Directive → Lay out every line of the items below as a Markdown table with two columns: n for the row number and Line for the text. Leave out blank lines.

Raw data →

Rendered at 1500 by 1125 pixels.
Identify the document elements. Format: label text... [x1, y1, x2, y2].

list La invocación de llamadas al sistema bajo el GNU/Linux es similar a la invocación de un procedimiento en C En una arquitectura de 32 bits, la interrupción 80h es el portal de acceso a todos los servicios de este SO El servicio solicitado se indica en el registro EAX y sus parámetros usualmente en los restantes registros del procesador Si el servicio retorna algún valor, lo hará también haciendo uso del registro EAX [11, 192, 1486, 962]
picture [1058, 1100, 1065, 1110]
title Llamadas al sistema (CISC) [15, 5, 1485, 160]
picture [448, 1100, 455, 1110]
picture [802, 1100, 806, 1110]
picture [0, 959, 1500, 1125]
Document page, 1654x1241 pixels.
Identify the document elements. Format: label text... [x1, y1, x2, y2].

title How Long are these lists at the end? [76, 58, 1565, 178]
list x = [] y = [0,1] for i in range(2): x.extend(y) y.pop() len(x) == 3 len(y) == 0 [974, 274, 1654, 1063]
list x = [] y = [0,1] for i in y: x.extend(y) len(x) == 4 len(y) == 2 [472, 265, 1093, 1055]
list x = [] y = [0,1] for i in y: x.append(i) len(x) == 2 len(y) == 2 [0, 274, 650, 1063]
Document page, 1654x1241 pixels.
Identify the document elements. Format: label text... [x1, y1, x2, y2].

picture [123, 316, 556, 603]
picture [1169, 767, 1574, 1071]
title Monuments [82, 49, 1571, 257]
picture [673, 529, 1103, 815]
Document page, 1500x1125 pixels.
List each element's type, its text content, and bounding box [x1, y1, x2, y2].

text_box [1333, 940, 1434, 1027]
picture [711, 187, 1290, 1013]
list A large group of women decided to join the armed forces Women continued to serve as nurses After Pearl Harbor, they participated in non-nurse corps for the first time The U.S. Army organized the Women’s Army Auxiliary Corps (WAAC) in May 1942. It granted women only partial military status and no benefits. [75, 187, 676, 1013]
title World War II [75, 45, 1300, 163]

Solution →
| n | Line |
|---|---|
| 1 | Rendered at 1500 by 1125 pixels. |
| 2 | Identify the document elements. Format: label text... [x1, y1, x2, y2]. |
| 3 | list La invocación de llamadas al sistema bajo el GNU/Linux es similar a la invocación de un procedimiento en C En una arquitectura de 32 bits, la interrupción 80h es el portal de acceso a todos los servicios de este SO El servicio solicitado se indica en el registro EAX y sus parámetros usualmente en los restantes registros del procesador Si el servicio retorna algún valor, lo hará también haciendo uso del registro EAX [11, 192, 1486, 962] |
| 4 | picture [1058, 1100, 1065, 1110] |
| 5 | title Llamadas al sistema (CISC) [15, 5, 1485, 160] |
| 6 | picture [448, 1100, 455, 1110] |
| 7 | picture [802, 1100, 806, 1110] |
| 8 | picture [0, 959, 1500, 1125] |
| 9 | Document page, 1654x1241 pixels. |
| 10 | Identify the document elements. Format: label text... [x1, y1, x2, y2]. |
| 11 | title How Long are these lists at the end? [76, 58, 1565, 178] |
| 12 | list x = [] y = [0,1] for i in range(2): x.extend(y) y.pop() len(x) == 3 len(y) == 0 [974, 274, 1654, 1063] |
| 13 | list x = [] y = [0,1] for i in y: x.extend(y) len(x) == 4 len(y) == 2 [472, 265, 1093, 1055] |
| 14 | list x = [] y = [0,1] for i in y: x.append(i) len(x) == 2 len(y) == 2 [0, 274, 650, 1063] |
| 15 | Document page, 1654x1241 pixels. |
| 16 | Identify the document elements. Format: label text... [x1, y1, x2, y2]. |
| 17 | picture [123, 316, 556, 603] |
| 18 | picture [1169, 767, 1574, 1071] |
| 19 | title Monuments [82, 49, 1571, 257] |
| 20 | picture [673, 529, 1103, 815] |
| 21 | Document page, 1500x1125 pixels. |
| 22 | List each element's type, its text content, and bounding box [x1, y1, x2, y2]. |
| 23 | text_box [1333, 940, 1434, 1027] |
| 24 | picture [711, 187, 1290, 1013] |
| 25 | list A large group of women decided to join the armed forces Women continued to serve as nurses After Pearl Harbor, they participated in non-nurse corps for the first time The U.S. Army organized the Women’s Army Auxiliary Corps (WAAC) in May 1942. It granted women only partial military status and no benefits. [75, 187, 676, 1013] |
| 26 | title World War II [75, 45, 1300, 163] |